_Job item_:
The entries should be written out again exactly as they read.

——

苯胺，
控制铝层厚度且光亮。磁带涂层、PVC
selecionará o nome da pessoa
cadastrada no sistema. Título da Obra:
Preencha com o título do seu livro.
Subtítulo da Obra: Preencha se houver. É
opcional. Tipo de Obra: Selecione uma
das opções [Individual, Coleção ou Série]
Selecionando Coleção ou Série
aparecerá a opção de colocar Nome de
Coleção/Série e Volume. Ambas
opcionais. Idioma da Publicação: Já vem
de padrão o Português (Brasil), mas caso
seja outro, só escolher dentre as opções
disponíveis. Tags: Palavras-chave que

——

_Result of the task_:
苯胺，
控制铝层厚度且光亮。磁带涂层、PVC
selecionará o nome da pessoa
cadastrada no sistema. Título da Obra:
Preencha com o título do seu livro.
Subtítulo da Obra: Preencha se houver. É
opcional. Tipo de Obra: Selecione uma
das opções [Individual, Coleção ou Série]
Selecionando Coleção ou Série
aparecerá a opção de colocar Nome de
Coleção/Série e Volume. Ambas
opcionais. Idioma da Publicação: Já vem
de padrão o Português (Brasil), mas caso
seja outro, só escolher dentre as opções
disponíveis. Tags: Palavras-chave que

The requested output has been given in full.